(YOUR OBJECTIVE)
In your reply, write out each entry exactly as given.

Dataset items
=== Begin Enclosure ===

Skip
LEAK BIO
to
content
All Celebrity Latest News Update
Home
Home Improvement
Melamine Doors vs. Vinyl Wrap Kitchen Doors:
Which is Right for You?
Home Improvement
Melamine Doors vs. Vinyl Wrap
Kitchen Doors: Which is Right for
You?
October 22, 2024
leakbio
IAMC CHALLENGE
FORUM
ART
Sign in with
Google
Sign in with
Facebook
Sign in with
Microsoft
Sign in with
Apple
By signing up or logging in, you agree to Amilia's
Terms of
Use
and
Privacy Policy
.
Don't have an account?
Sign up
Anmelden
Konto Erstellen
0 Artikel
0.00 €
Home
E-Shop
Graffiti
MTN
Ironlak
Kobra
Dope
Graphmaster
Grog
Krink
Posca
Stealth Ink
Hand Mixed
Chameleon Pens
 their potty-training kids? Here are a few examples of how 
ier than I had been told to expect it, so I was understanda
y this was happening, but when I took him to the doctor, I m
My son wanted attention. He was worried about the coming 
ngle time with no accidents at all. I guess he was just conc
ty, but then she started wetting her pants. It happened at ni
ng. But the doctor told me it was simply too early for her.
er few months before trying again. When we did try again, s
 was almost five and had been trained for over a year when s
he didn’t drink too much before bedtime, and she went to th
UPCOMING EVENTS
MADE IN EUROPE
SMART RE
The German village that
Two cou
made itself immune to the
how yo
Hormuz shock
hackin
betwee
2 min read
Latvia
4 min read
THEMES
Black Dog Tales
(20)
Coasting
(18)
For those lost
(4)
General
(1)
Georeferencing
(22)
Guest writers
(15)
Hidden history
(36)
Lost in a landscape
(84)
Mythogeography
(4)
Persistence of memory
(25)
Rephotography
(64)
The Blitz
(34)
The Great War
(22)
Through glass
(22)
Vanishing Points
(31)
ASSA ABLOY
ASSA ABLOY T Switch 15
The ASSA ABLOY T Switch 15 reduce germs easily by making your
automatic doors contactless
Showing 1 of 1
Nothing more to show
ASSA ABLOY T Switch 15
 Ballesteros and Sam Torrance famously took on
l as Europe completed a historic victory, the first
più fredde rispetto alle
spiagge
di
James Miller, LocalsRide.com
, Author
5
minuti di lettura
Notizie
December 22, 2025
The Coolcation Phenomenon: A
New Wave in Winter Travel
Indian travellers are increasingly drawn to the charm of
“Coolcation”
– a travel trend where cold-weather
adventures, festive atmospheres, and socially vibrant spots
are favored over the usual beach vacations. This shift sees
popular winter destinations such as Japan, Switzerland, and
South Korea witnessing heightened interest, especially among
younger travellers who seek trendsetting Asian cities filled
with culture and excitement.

=== End Enclosure ===

(WRITTEN SOLUTION)
Skip
LEAK BIO
to
content
All Celebrity Latest News Update
Home
Home Improvement
Melamine Doors vs. Vinyl Wrap Kitchen Doors:
Which is Right for You?
Home Improvement
Melamine Doors vs. Vinyl Wrap
Kitchen Doors: Which is Right for
You?
October 22, 2024
leakbio
IAMC CHALLENGE
FORUM
ART
Sign in with
Google
Sign in with
Facebook
Sign in with
Microsoft
Sign in with
Apple
By signing up or logging in, you agree to Amilia's
Terms of
Use
and
Privacy Policy
.
Don't have an account?
Sign up
Anmelden
Konto Erstellen
0 Artikel
0.00 €
Home
E-Shop
Graffiti
MTN
Ironlak
Kobra
Dope
Graphmaster
Grog
Krink
Posca
Stealth Ink
Hand Mixed
Chameleon Pens
 their potty-training kids? Here are a few examples of how 
ier than I had been told to expect it, so I was understanda
y this was happening, but when I took him to the doctor, I m
My son wanted attention. He was worried about the coming 
ngle time with no accidents at all. I guess he was just conc
ty, but then she started wetting her pants. It happened at ni
ng. But the doctor told me it was simply too early for her.
er few months before trying again. When we did try again, s
 was almost five and had been trained for over a year when s
he didn’t drink too much before bedtime, and she went to th
UPCOMING EVENTS
MADE IN EUROPE
SMART RE
The German village that
Two cou
made itself immune to the
how yo
Hormuz shock
hackin
betwee
2 min read
Latvia
4 min read
THEMES
Black Dog Tales
(20)
Coasting
(18)
For those lost
(4)
General
(1)
Georeferencing
(22)
Guest writers
(15)
Hidden history
(36)
Lost in a landscape
(84)
Mythogeography
(4)
Persistence of memory
(25)
Rephotography
(64)
The Blitz
(34)
The Great War
(22)
Through glass
(22)
Vanishing Points
(31)
ASSA ABLOY
ASSA ABLOY T Switch 15
The ASSA ABLOY T Switch 15 reduce germs easily by making your
automatic doors contactless
Showing 1 of 1
Nothing more to show
ASSA ABLOY T Switch 15
 Ballesteros and Sam Torrance famously took on
l as Europe completed a historic victory, the first
più fredde rispetto alle
spiagge
di
James Miller, LocalsRide.com
, Author
5
minuti di lettura
Notizie
December 22, 2025
The Coolcation Phenomenon: A
New Wave in Winter Travel
Indian travellers are increasingly drawn to the charm of
“Coolcation”
– a travel trend where cold-weather
adventures, festive atmospheres, and socially vibrant spots
are favored over the usual beach vacations. This shift sees
popular winter destinations such as Japan, Switzerland, and
South Korea witnessing heightened interest, especially among
younger travellers who seek trendsetting Asian cities filled
with culture and excitement.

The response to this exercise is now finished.